Not a Maillart among them. Tragic. EDIT: So Robert Maillart was a Swiss bridge engineer who pretty much broke every rule there was to bridge building. He winged it. He said "looks good enough" and he was always right. It wasn't until the invention of Finite Element Analysis in the late '60s that it was possible to run the equations necessary to verify that his bridges were every bit as strong as they needed to be. And he was baller. I mean, he'd do shit like curve in free space over crevasses: This is mostly a list of "mundane bridges in pretty places." Maillart made beautiful bridges.
I disagree -- there's an art to fitting the bridge into the locale. The bridges aren't technically impressive (except maybe the one constructed from roots?) but they certainly aren't mundane. I think they were going for a fantasy theme and Maillart looks more like scifi.This is mostly a list of "mundane bridges in pretty places."

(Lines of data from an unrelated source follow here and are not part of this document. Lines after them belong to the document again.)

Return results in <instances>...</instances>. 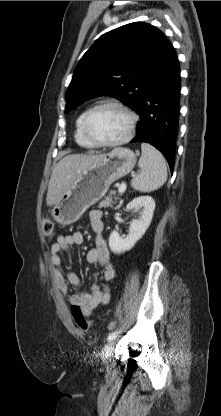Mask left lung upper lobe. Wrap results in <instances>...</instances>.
Masks as SVG:
<instances>
[{"label": "left lung upper lobe", "mask_w": 221, "mask_h": 416, "mask_svg": "<svg viewBox=\"0 0 221 416\" xmlns=\"http://www.w3.org/2000/svg\"><path fill=\"white\" fill-rule=\"evenodd\" d=\"M166 41L160 30L143 22L102 35L74 70L65 112L101 95L116 96L137 112Z\"/></svg>", "instance_id": "obj_1"}]
</instances>
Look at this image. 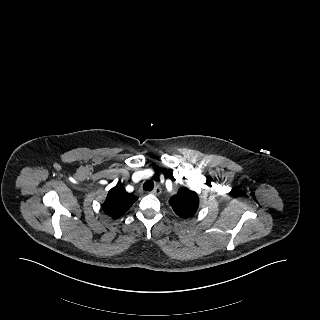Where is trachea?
I'll return each mask as SVG.
<instances>
[{
	"mask_svg": "<svg viewBox=\"0 0 320 320\" xmlns=\"http://www.w3.org/2000/svg\"><path fill=\"white\" fill-rule=\"evenodd\" d=\"M154 188V182L151 180H147L144 184H143V189L145 191H151Z\"/></svg>",
	"mask_w": 320,
	"mask_h": 320,
	"instance_id": "1",
	"label": "trachea"
}]
</instances>
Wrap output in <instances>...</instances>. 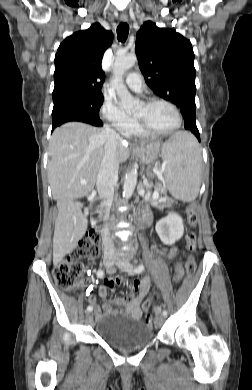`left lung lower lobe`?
Segmentation results:
<instances>
[{"label":"left lung lower lobe","mask_w":252,"mask_h":390,"mask_svg":"<svg viewBox=\"0 0 252 390\" xmlns=\"http://www.w3.org/2000/svg\"><path fill=\"white\" fill-rule=\"evenodd\" d=\"M185 129L190 130L200 140L199 131L196 126L195 114H188L185 118Z\"/></svg>","instance_id":"1"}]
</instances>
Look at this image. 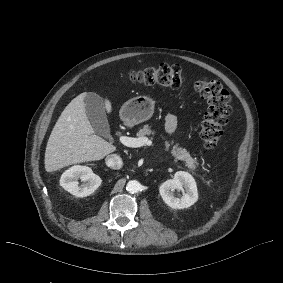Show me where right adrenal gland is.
Instances as JSON below:
<instances>
[{
	"instance_id": "obj_1",
	"label": "right adrenal gland",
	"mask_w": 283,
	"mask_h": 283,
	"mask_svg": "<svg viewBox=\"0 0 283 283\" xmlns=\"http://www.w3.org/2000/svg\"><path fill=\"white\" fill-rule=\"evenodd\" d=\"M102 167H103L104 170L109 171V169H108V168H105L104 165H102Z\"/></svg>"
}]
</instances>
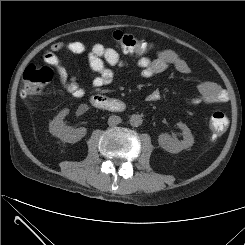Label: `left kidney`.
I'll return each mask as SVG.
<instances>
[{"mask_svg": "<svg viewBox=\"0 0 245 245\" xmlns=\"http://www.w3.org/2000/svg\"><path fill=\"white\" fill-rule=\"evenodd\" d=\"M177 126L183 132V140L179 141L176 137L168 134L159 136V144L163 149L170 153H179L184 149L190 148L194 144V137L187 125L179 122L177 123Z\"/></svg>", "mask_w": 245, "mask_h": 245, "instance_id": "left-kidney-1", "label": "left kidney"}]
</instances>
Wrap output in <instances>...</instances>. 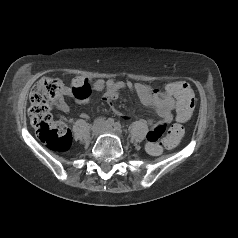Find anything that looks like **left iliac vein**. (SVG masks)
I'll return each mask as SVG.
<instances>
[{
    "label": "left iliac vein",
    "mask_w": 238,
    "mask_h": 238,
    "mask_svg": "<svg viewBox=\"0 0 238 238\" xmlns=\"http://www.w3.org/2000/svg\"><path fill=\"white\" fill-rule=\"evenodd\" d=\"M106 132H109V133H114L115 132V129H113L112 127H106L105 129Z\"/></svg>",
    "instance_id": "4c4485c4"
}]
</instances>
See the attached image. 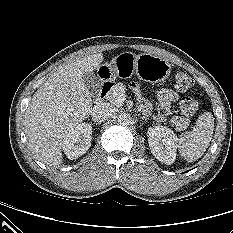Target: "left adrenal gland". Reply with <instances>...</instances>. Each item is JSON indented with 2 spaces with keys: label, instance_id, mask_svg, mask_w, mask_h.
<instances>
[{
  "label": "left adrenal gland",
  "instance_id": "obj_1",
  "mask_svg": "<svg viewBox=\"0 0 233 233\" xmlns=\"http://www.w3.org/2000/svg\"><path fill=\"white\" fill-rule=\"evenodd\" d=\"M141 119H142V120H147V117L141 116Z\"/></svg>",
  "mask_w": 233,
  "mask_h": 233
}]
</instances>
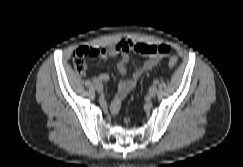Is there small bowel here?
I'll list each match as a JSON object with an SVG mask.
<instances>
[{
    "instance_id": "obj_1",
    "label": "small bowel",
    "mask_w": 243,
    "mask_h": 167,
    "mask_svg": "<svg viewBox=\"0 0 243 167\" xmlns=\"http://www.w3.org/2000/svg\"><path fill=\"white\" fill-rule=\"evenodd\" d=\"M93 57L111 58L120 55V60L117 64V69L122 76L128 72V66L131 62L129 52H135L146 57L145 61L140 65H135L130 78H122L118 82L117 92L112 100L110 111L113 115L118 114L121 106V101L128 93L136 86L140 77L152 70L160 60L170 53V47L166 44H152L145 42H134L130 40H120L115 45L109 48H90ZM102 82L109 81L107 73H101L96 78Z\"/></svg>"
}]
</instances>
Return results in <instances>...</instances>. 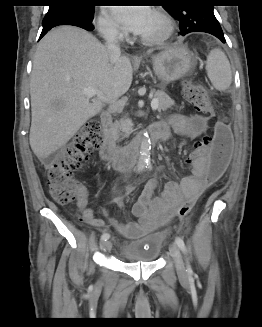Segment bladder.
<instances>
[{"label": "bladder", "instance_id": "bladder-1", "mask_svg": "<svg viewBox=\"0 0 262 327\" xmlns=\"http://www.w3.org/2000/svg\"><path fill=\"white\" fill-rule=\"evenodd\" d=\"M166 239L167 235L164 232L149 233L141 238L123 244L120 249V256L125 262H156L162 252Z\"/></svg>", "mask_w": 262, "mask_h": 327}]
</instances>
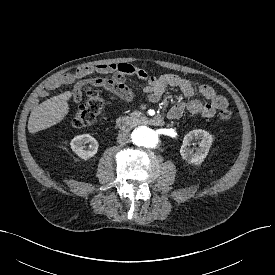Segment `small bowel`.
Segmentation results:
<instances>
[{
	"mask_svg": "<svg viewBox=\"0 0 275 275\" xmlns=\"http://www.w3.org/2000/svg\"><path fill=\"white\" fill-rule=\"evenodd\" d=\"M92 74H114L111 79H96L94 82L96 85L113 92L126 102L132 100V93L125 84L127 75H135L147 82L144 91L152 102L159 101L169 87L180 89L187 100L179 102L170 108L168 112V118L170 119L180 118L185 111L191 115L211 118L218 110L228 106L227 99L208 85L196 84L175 74L154 76L143 69L126 63L80 67L73 72L59 76L52 83V88H57L63 84H73L79 79ZM83 84L76 83L72 90L71 100L75 103L82 98ZM197 95H200L202 100L197 98Z\"/></svg>",
	"mask_w": 275,
	"mask_h": 275,
	"instance_id": "obj_1",
	"label": "small bowel"
}]
</instances>
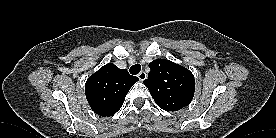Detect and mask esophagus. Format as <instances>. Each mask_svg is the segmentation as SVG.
<instances>
[{
  "label": "esophagus",
  "instance_id": "1",
  "mask_svg": "<svg viewBox=\"0 0 276 138\" xmlns=\"http://www.w3.org/2000/svg\"><path fill=\"white\" fill-rule=\"evenodd\" d=\"M138 78L140 81H143L147 78V74L144 72V71H141L139 74H138Z\"/></svg>",
  "mask_w": 276,
  "mask_h": 138
}]
</instances>
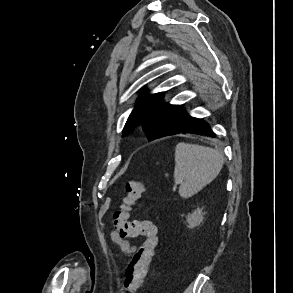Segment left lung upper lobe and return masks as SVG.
<instances>
[{
	"mask_svg": "<svg viewBox=\"0 0 293 293\" xmlns=\"http://www.w3.org/2000/svg\"><path fill=\"white\" fill-rule=\"evenodd\" d=\"M163 95L157 93L139 100L125 124L123 136L132 128L142 126L148 140H153L175 128L185 111L180 105L163 103Z\"/></svg>",
	"mask_w": 293,
	"mask_h": 293,
	"instance_id": "5c2ea615",
	"label": "left lung upper lobe"
}]
</instances>
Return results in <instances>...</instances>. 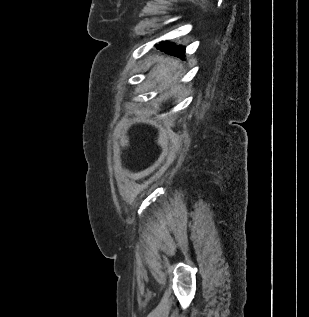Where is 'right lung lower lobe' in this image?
Listing matches in <instances>:
<instances>
[{
  "label": "right lung lower lobe",
  "mask_w": 309,
  "mask_h": 317,
  "mask_svg": "<svg viewBox=\"0 0 309 317\" xmlns=\"http://www.w3.org/2000/svg\"><path fill=\"white\" fill-rule=\"evenodd\" d=\"M157 48L171 55H176L180 58L184 57L185 48L176 46L173 43H168L165 41L164 43H160Z\"/></svg>",
  "instance_id": "right-lung-lower-lobe-1"
}]
</instances>
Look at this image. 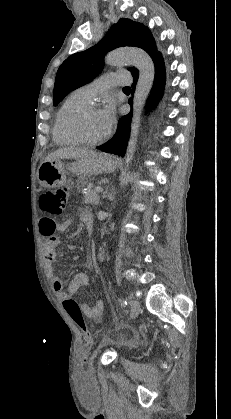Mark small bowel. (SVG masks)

To be fair: they titled it "20 mystical bridges that will transport you to another world." Which Maillart will never do. He was a poured concrete dude, and Swiss besides. You titled it "20 beautiful bridges". I checked it on my phone and didn't look at the title they used. You're right - by their criteria, Maillart doesn't belong. But I still insist that Maillart's actual bridges are more beautiful than these. These bridges are largely mundane. And they're all footbridges.
I'm old fashioned so I like footbridges, but I still would never associate 'lack of technical proficiency' with 'mundane'. Also -- disclosure! -- I liked the list because I've crossed one of the bridges. I saw a large bridge this weekend, crossing the Rio Grande west of Taos. Nothing extra-special about it, but any well-made bridge that spans a thousand foot deep canyon is pretty damn cool.
I need to give props to the Swift River Bridge. It's a covered bridge in my wife's home town of Conway, New Hampshire. We got married on it.
The last one in the list, the Gapstow Bridge, is in Central Park. This is probably the most approachable of all of them for a North American.